CellScientist minimizes cost through a Contextual Memory mechanism that reduces token load by ~60% in later iterations.
- Average Run (3-5 iterations): $1.00 - $2.00 USD
- Complex Run (10 iterations): < $5.00 USD
python run_cellscientist.py
- Reads pipeline_config.json (if present)
- Automatically merges shared parameters into each phase config
- Ensures consistent dataset, paths, GPU, and LLM settings across all phases
You can also run individual phases manually if you need to debug a specific step.

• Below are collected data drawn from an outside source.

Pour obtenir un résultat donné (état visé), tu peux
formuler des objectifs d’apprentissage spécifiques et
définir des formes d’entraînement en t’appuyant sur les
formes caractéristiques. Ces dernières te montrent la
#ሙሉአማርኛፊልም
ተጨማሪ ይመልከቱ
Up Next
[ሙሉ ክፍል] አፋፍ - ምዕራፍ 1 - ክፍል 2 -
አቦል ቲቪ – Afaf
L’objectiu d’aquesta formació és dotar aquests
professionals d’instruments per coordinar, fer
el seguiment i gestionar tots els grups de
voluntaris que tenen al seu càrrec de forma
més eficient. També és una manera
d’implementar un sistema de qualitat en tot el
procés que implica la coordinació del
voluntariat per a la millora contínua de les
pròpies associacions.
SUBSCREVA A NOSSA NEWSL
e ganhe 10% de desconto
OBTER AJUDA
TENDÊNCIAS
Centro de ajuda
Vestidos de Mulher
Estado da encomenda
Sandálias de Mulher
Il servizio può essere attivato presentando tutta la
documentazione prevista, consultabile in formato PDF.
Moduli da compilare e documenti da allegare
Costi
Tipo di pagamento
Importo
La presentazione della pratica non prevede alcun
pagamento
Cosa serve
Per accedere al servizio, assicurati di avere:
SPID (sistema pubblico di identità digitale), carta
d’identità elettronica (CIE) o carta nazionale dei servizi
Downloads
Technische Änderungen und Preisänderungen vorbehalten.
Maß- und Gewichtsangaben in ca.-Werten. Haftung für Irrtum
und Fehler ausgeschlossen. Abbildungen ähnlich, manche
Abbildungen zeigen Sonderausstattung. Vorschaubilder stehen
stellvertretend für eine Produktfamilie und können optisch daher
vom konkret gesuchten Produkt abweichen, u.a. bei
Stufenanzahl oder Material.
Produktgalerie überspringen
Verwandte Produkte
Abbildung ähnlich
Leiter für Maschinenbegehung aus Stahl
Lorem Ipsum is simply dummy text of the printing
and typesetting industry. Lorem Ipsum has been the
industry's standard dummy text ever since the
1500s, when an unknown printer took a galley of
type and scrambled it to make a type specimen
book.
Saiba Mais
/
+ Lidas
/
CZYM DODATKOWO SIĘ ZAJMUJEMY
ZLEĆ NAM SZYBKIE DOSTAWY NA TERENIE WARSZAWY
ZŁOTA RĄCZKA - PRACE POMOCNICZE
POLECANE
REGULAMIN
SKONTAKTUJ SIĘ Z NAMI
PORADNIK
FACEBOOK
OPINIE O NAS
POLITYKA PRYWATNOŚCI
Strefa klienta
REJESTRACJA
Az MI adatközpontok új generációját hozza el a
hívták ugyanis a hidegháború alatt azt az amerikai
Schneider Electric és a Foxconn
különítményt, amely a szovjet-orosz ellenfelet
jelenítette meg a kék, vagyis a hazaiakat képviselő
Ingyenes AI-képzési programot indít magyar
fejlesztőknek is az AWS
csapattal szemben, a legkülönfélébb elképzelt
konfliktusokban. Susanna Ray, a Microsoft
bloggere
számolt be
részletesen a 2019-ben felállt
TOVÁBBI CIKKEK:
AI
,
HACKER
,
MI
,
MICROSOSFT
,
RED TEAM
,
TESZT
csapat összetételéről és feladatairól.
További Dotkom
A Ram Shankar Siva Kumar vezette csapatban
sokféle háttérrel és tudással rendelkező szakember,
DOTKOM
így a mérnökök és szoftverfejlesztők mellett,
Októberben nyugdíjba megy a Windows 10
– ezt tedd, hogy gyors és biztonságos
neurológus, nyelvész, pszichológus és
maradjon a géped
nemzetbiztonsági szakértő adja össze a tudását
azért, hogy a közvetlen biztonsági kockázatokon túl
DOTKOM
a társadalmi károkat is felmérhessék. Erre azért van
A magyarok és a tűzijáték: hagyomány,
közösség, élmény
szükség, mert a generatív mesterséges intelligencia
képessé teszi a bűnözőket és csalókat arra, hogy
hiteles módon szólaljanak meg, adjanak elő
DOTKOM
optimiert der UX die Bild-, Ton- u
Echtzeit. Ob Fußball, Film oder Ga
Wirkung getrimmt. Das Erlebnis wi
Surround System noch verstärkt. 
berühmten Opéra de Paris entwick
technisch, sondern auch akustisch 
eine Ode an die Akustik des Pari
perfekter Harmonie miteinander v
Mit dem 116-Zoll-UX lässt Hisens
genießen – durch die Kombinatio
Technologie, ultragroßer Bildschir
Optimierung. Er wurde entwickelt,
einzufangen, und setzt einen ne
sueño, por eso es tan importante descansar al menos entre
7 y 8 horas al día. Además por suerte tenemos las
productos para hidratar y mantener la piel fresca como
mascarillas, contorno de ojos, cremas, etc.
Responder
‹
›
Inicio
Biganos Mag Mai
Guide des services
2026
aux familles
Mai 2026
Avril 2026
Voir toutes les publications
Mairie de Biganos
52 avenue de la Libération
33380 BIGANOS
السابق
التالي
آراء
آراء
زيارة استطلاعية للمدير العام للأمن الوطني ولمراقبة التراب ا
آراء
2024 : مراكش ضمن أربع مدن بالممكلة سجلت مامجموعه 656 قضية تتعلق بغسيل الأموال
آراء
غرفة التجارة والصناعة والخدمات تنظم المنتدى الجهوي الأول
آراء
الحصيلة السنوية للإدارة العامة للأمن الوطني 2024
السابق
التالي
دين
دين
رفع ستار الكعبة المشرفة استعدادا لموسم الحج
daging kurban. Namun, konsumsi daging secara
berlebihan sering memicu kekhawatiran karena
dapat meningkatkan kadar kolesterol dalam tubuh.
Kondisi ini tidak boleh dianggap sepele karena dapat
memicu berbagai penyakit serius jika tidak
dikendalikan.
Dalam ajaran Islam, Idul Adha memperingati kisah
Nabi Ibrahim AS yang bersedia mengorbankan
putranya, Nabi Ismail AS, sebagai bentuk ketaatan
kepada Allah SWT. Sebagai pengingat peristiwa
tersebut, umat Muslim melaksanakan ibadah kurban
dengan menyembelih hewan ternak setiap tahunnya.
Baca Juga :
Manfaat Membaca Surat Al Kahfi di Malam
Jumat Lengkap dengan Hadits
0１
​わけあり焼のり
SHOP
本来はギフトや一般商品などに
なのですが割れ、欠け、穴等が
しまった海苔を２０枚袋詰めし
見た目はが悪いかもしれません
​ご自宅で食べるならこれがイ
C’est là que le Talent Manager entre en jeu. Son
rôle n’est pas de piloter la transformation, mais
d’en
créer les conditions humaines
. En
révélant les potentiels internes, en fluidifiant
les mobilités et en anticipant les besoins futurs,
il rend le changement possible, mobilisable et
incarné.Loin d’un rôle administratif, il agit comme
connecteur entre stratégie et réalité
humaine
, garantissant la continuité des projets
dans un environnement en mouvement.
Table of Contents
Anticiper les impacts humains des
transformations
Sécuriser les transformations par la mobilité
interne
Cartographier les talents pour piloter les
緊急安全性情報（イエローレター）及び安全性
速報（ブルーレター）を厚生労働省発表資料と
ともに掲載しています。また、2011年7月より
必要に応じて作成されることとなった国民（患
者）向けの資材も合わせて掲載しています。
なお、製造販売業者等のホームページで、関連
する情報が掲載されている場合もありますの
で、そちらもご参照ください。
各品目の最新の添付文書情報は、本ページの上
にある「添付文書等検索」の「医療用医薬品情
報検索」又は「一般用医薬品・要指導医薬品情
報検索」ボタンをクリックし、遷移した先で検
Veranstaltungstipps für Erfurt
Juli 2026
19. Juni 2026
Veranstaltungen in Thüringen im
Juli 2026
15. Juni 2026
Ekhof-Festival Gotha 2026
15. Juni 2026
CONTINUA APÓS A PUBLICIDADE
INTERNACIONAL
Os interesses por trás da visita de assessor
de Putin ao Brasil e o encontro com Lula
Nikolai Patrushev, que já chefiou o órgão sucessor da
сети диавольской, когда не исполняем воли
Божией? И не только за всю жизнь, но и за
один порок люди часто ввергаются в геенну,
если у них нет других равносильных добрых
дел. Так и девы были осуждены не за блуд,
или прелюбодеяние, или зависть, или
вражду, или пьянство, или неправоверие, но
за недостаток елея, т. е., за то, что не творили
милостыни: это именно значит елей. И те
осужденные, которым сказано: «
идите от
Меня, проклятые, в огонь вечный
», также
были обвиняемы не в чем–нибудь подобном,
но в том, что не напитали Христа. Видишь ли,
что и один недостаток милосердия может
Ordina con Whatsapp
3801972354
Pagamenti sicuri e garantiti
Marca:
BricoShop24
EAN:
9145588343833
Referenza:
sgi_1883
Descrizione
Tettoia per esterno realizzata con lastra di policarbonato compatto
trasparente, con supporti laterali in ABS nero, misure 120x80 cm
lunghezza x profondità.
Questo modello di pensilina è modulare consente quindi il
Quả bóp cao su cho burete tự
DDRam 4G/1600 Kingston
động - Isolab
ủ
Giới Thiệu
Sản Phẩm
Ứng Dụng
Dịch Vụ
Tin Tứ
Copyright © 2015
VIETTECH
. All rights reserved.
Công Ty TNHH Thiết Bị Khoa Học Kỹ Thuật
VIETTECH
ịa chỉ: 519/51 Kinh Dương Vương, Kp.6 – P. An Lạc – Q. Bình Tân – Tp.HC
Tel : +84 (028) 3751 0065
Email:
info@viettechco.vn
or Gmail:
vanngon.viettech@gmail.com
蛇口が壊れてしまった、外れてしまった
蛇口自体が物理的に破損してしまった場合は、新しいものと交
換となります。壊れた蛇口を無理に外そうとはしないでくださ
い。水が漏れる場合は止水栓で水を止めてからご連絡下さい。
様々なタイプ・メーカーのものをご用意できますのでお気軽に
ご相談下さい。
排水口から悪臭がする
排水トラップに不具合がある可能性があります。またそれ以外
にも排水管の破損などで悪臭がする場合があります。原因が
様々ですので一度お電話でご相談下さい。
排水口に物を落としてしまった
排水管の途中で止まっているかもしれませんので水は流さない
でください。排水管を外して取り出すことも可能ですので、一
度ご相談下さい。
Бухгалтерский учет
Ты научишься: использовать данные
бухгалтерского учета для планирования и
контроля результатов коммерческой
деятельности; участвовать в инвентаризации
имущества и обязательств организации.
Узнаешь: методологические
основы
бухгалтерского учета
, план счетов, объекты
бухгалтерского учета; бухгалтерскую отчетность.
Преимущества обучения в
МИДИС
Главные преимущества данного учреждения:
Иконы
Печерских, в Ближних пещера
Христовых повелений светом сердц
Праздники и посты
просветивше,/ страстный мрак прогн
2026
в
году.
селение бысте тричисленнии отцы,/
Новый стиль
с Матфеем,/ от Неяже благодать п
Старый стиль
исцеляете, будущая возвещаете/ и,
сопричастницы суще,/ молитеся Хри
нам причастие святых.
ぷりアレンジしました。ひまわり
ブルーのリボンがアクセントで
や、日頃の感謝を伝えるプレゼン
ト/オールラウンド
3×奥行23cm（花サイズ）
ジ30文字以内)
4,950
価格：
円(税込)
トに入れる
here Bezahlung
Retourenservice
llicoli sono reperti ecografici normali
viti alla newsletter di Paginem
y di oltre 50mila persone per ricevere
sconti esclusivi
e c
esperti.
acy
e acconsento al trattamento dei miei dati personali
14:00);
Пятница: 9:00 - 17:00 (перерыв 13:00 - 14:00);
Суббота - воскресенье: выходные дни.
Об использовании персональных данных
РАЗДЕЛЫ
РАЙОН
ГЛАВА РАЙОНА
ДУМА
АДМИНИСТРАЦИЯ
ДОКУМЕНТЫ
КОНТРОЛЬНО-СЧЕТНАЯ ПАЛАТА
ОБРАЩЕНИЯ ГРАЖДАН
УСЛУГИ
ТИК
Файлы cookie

Phase 1: Design & Analysis
cd Design_Analysis
python cellscientist_phase_1.py design_analysis_config.json
Phase 2: Generation & Execution
cd Generate_Execution
python cellscientist_phase_2.py --config generate_execution_config.json run --use-idea
Phase 3: Review & Optimization
cd Review_Feedback
python cellscientist_phase_3.py --config review_feedback_config.json
All experiment artifacts are automatically organized in ../results/<dataset_name>/:
-
pipeline_summary.json: The global scoreboard containing success rates, budget usage, and performance metrics across all phases. -
logs/<timestamp>/: -
Contains detailed execution logs (
phase1.log,phase2.log,phase3.log) for full traceability. -
advanced_metrics/: Analysis of mechanism diversity and code complexity. -
design_analysis/: Generated scientific hypotheses and initial data artifacts. -
generate_execution/: Source code instantiation, execution logs, and intermediate notebooks. -
review_feedback/: Final optimized model, evolutionary history artifacts, and optimization process logs. -
Optimization history (
optimization_history.md,optimization_tree.txt). -
notebook_best.ipynb: The final, best-performing model code validated by the system.